» **WHAT NEEDS TO BE DONE**
Please restate the records that follow exactly, skipping their images.

» **LISTED ENTRIES**
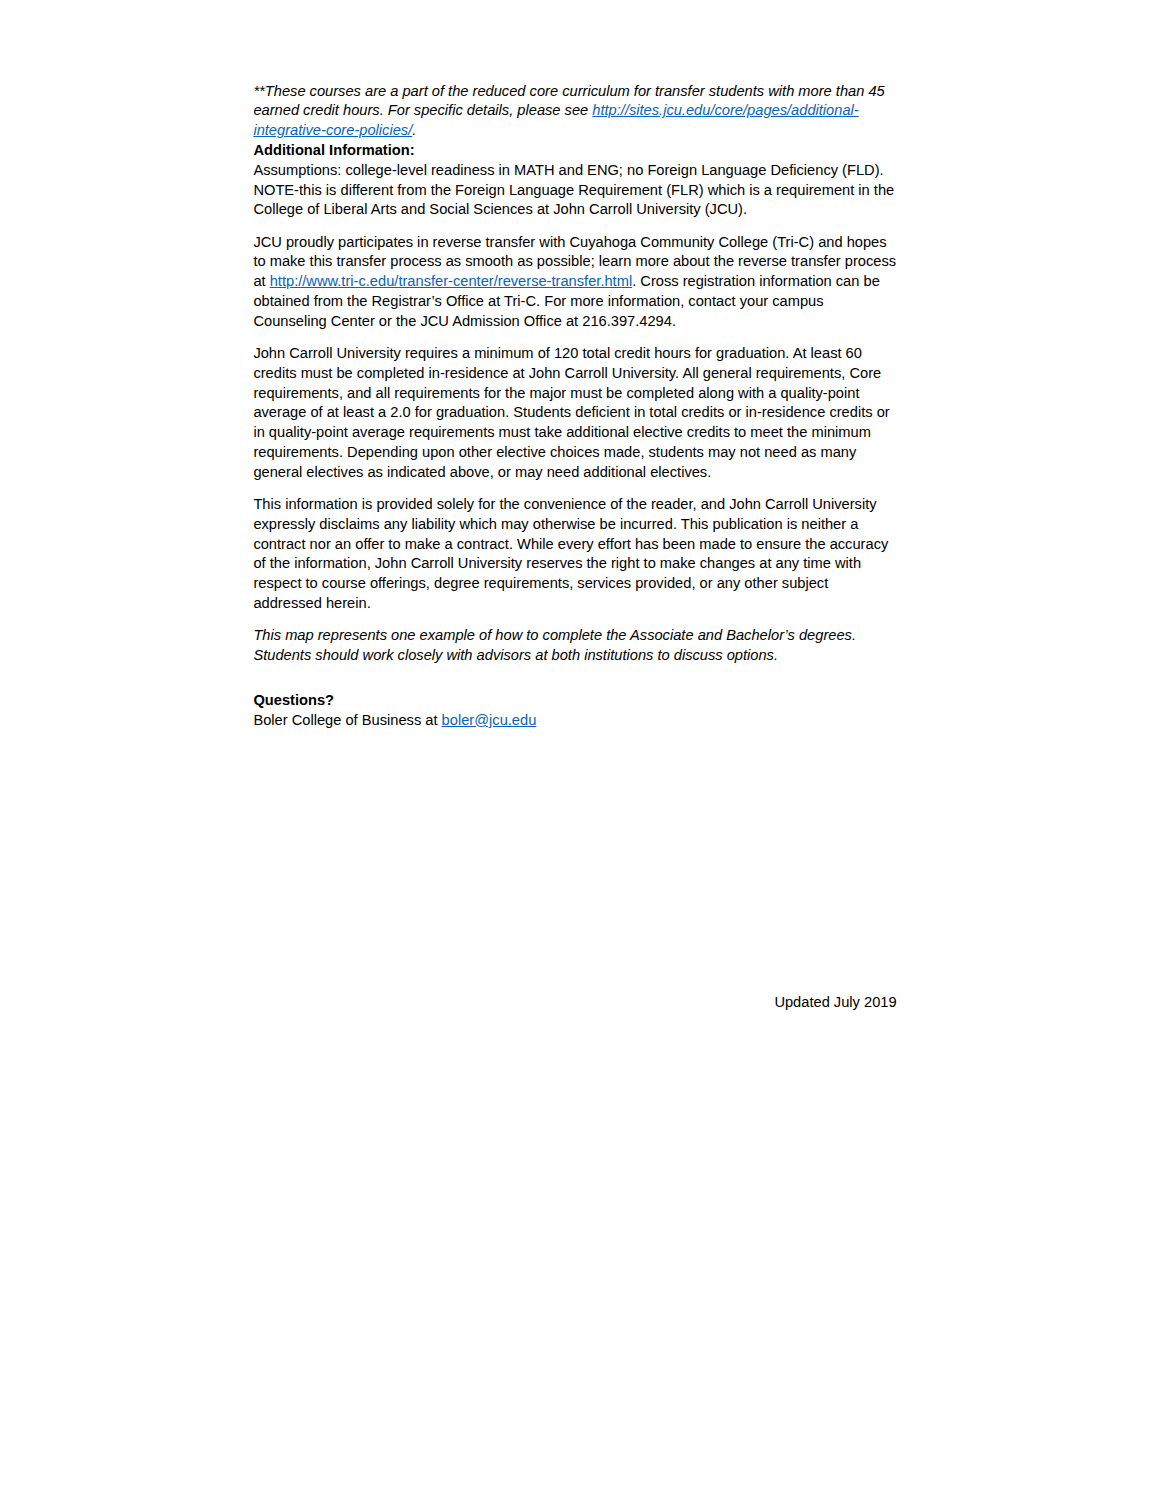**These courses are a part of the reduced core curriculum for transfer students with more than 45 earned credit hours. For specific details, please see http://sites.jcu.edu/core/pages/additional-integrative-core-policies/.
Additional Information:
Assumptions: college-level readiness in MATH and ENG; no Foreign Language Deficiency (FLD). NOTE-this is different from the Foreign Language Requirement (FLR) which is a requirement in the College of Liberal Arts and Social Sciences at John Carroll University (JCU).
JCU proudly participates in reverse transfer with Cuyahoga Community College (Tri-C) and hopes to make this transfer process as smooth as possible; learn more about the reverse transfer process at http://www.tri-c.edu/transfer-center/reverse-transfer.html. Cross registration information can be obtained from the Registrar’s Office at Tri-C. For more information, contact your campus Counseling Center or the JCU Admission Office at 216.397.4294.
John Carroll University requires a minimum of 120 total credit hours for graduation. At least 60 credits must be completed in-residence at John Carroll University. All general requirements, Core requirements, and all requirements for the major must be completed along with a quality-point average of at least a 2.0 for graduation. Students deficient in total credits or in-residence credits or in quality-point average requirements must take additional elective credits to meet the minimum requirements. Depending upon other elective choices made, students may not need as many general electives as indicated above, or may need additional electives.
This information is provided solely for the convenience of the reader, and John Carroll University expressly disclaims any liability which may otherwise be incurred. This publication is neither a contract nor an offer to make a contract. While every effort has been made to ensure the accuracy of the information, John Carroll University reserves the right to make changes at any time with respect to course offerings, degree requirements, services provided, or any other subject addressed herein.
This map represents one example of how to complete the Associate and Bachelor’s degrees. Students should work closely with advisors at both institutions to discuss options.
Questions?
Boler College of Business at boler@jcu.edu
Updated July 2019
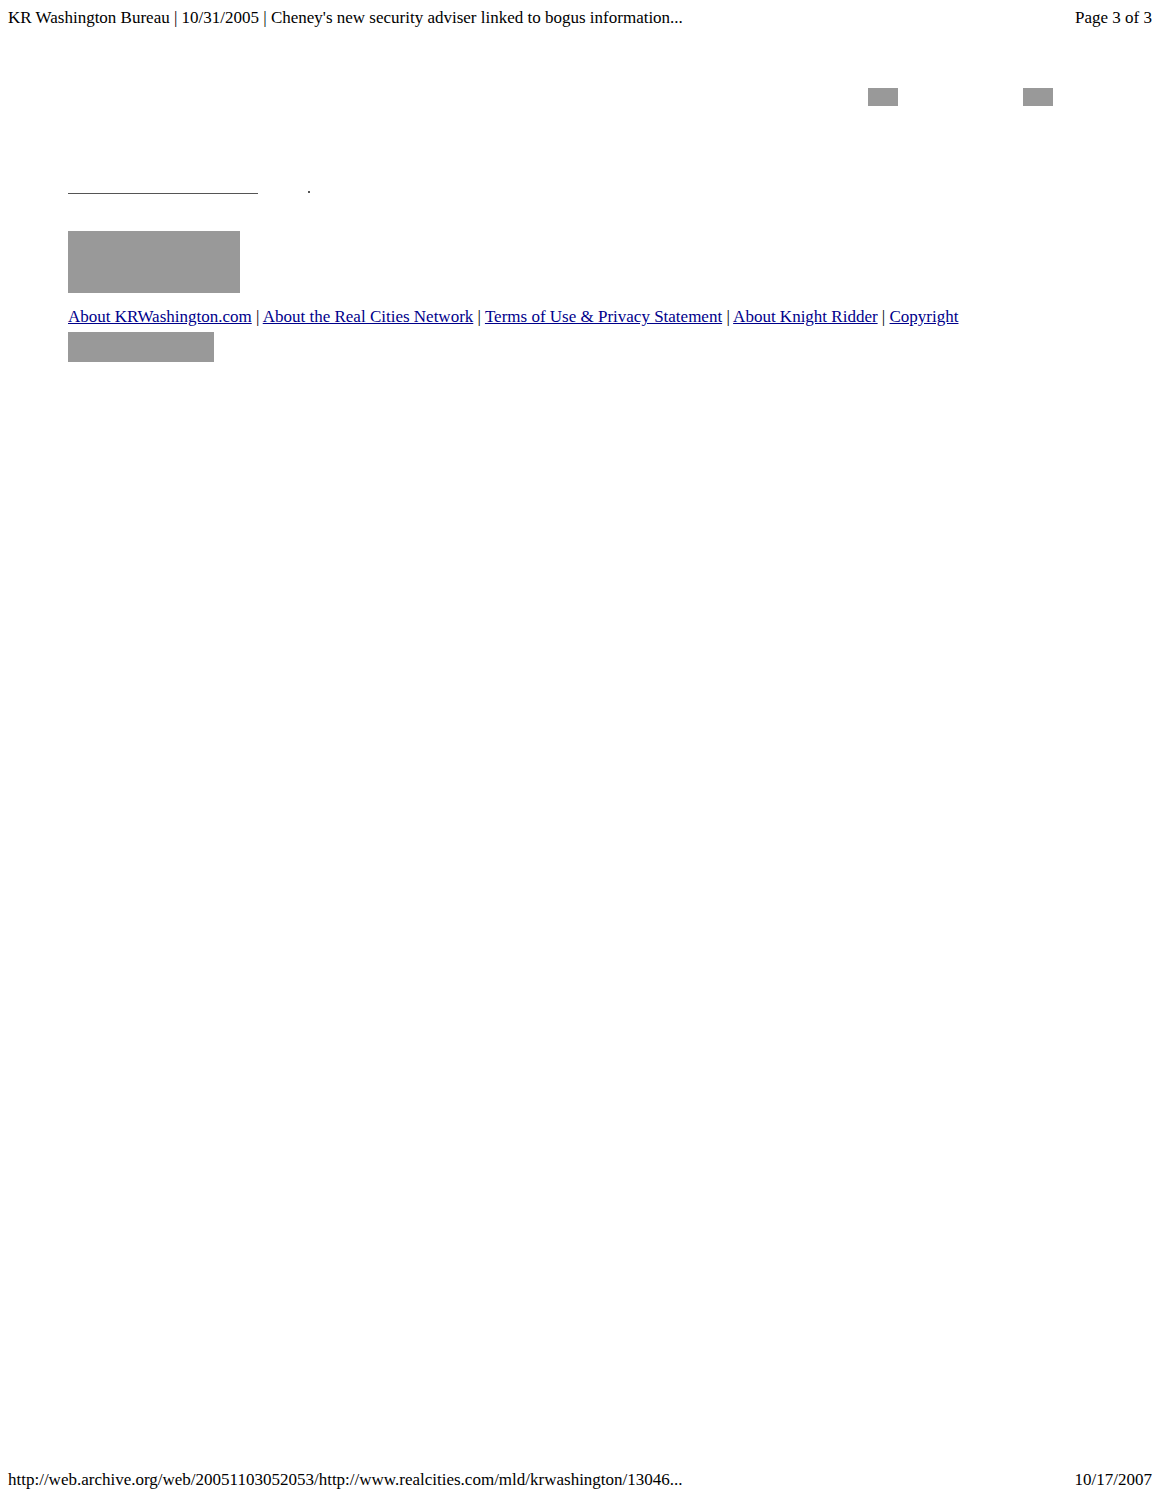KR Washington Bureau | 10/31/2005 | Cheney's new security adviser linked to bogus information...
Page 3 of 3
About KRWashington.com | About the Real Cities Network | Terms of Use & Privacy Statement | About Knight Ridder | Copyright
http://web.archive.org/web/20051103052053/http://www.realcities.com/mld/krwashington/13046...
10/17/2007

» **RESULT OF THIS TASK**
**These courses are a part of the reduced core curriculum for transfer students with more than 45 earned credit hours. For specific details, please see http://sites.jcu.edu/core/pages/additional-integrative-core-policies/.
Additional Information:
Assumptions: college-level readiness in MATH and ENG; no Foreign Language Deficiency (FLD). NOTE-this is different from the Foreign Language Requirement (FLR) which is a requirement in the College of Liberal Arts and Social Sciences at John Carroll University (JCU).
JCU proudly participates in reverse transfer with Cuyahoga Community College (Tri-C) and hopes to make this transfer process as smooth as possible; learn more about the reverse transfer process at http://www.tri-c.edu/transfer-center/reverse-transfer.html. Cross registration information can be obtained from the Registrar’s Office at Tri-C. For more information, contact your campus Counseling Center or the JCU Admission Office at 216.397.4294.
John Carroll University requires a minimum of 120 total credit hours for graduation. At least 60 credits must be completed in-residence at John Carroll University. All general requirements, Core requirements, and all requirements for the major must be completed along with a quality-point average of at least a 2.0 for graduation. Students deficient in total credits or in-residence credits or in quality-point average requirements must take additional elective credits to meet the minimum requirements. Depending upon other elective choices made, students may not need as many general electives as indicated above, or may need additional electives.
This information is provided solely for the convenience of the reader, and John Carroll University expressly disclaims any liability which may otherwise be incurred. This publication is neither a contract nor an offer to make a contract. While every effort has been made to ensure the accuracy of the information, John Carroll University reserves the right to make changes at any time with respect to course offerings, degree requirements, services provided, or any other subject addressed herein.
This map represents one example of how to complete the Associate and Bachelor’s degrees. Students should work closely with advisors at both institutions to discuss options.
Questions?
Boler College of Business at boler@jcu.edu
Updated July 2019
KR Washington Bureau | 10/31/2005 | Cheney's new security adviser linked to bogus information...
Page 3 of 3
About KRWashington.com | About the Real Cities Network | Terms of Use & Privacy Statement | About Knight Ridder | Copyright
http://web.archive.org/web/20051103052053/http://www.realcities.com/mld/krwashington/13046...
10/17/2007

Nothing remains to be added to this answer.